Его голос словно разбивается на миллионы острых осколков, парень переводит взгляд на волны, будто они затянут его в пучину и убьют… будто однажды такое произошло, а теперь его снова заставят тонуть. Его глаза застланы пеленой из слез и дождя, но в них виднеется и кое-что другое. Злость. Отчаянная злость. Она появляется только после долгих ночей, проведенных в горе, растерянности и сомнениях в том, как можно было поступить иначе, если бы было возможным спасти кого-то.
Я неожиданно догадываюсь: Нолан Эндсли тоже кого-то потерял. И могу поспорить, что это связано с водой.
Я сжимаю его ладонь, пытаясь привлечь внимание, но парень замер и не сводит глаз с озера, и мы теряем время. Я боюсь, что пес решит самостоятельно передвинуться, отчего его снесет потоком воды.
Нужно идти одной.
Ни в одной из прочитанных мною историй о крутых женщинах, приходящих на помощь, не было низкой, слабой и лишенной магических сил героини. И если подумать, то ни одна из них не рисковала жизнью для спасения дворняжки от гибели в пучине. Они были слишком умны для подобного.
Но я иду на это ради не Уолли. И вовсе не ради Эндсли.
Я иду на это ради парня, который снова сгорбился; который в момент, когда чудилось, что от горя разорвусь на части, показывал мне фотографии, пока паника не утихла.
Я иду на это ради Дженны. Потому что она первой пришла на помощь Нолану, а я должна закончить начатое ею.

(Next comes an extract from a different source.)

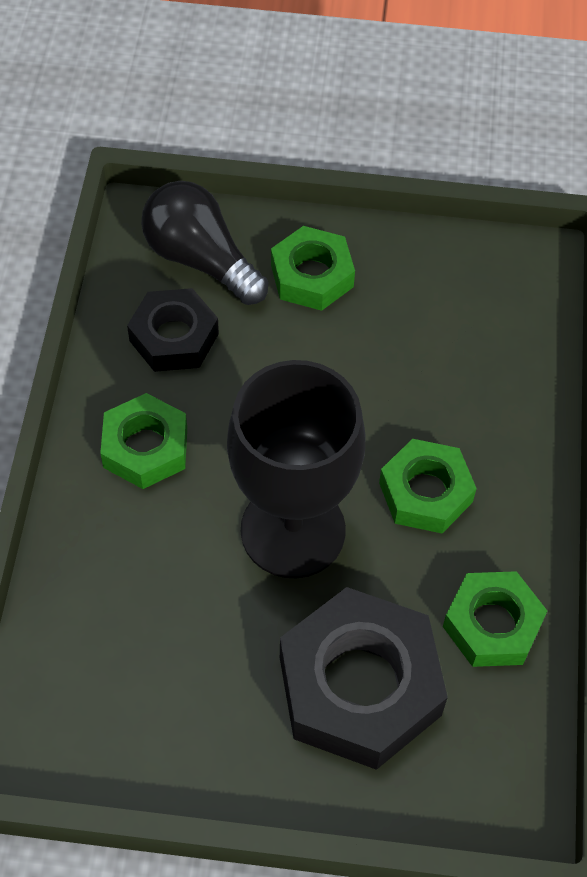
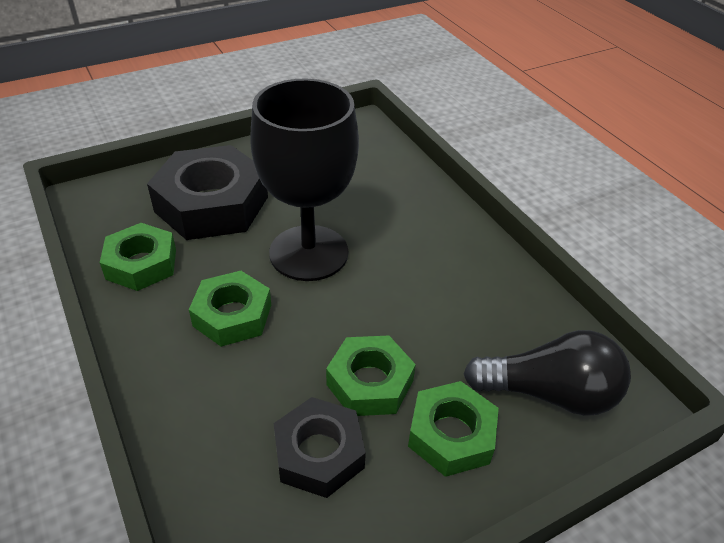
camera: 145 degrees right, 15 degrees down
green nut [100,393,187,489] -> green nut moved to [326,336,416,416]
black nut [127,288,219,372] -> black nut moved to [273,397,366,498]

Тело вибрирует после еще одного раската грома, а вокруг разносится завывание ветра. Я медленно продвигаюсь к маяку, ничего не говоря Нолану, но когда возникшая волна слегка ударяется об меня, не могу сдержать низкий звук, вырывающийся из гортани. Мне не за что ухватиться, нет возможности собраться с силами, так что остается думать о худшем и ждать, когда все прекратится.
Уолли лает, очевидно, от радости, что кто-то идет его спасать. Когда набегает следующая волна, замерев недалеко от дорожки, я цепляюсь пальцами ног за ее каменистую поверхность.
О мое плечо что-то ударяется, меня охватывает страх быть сброшенной вниз, но затем оно тянется к моей ладони.
Нолан зажмурился так, что веки превратились в щелки; видимо, если он не может полностью видеть ураган, то и тот не видит его.
– Не говори, что будем делать, – просит он сквозь сжатые зубы, – не надо.
По дорожке едва способен пройти один человек, так что с целью удержаться на ногах мы идем друг за другом. Каждый раз, когда нас задевает волна, Нолан вздрагивает, но не отпускает мою руку. Идти гораздо легче, когда рядом его крепкое тело, уравновешивающее мои покачивания.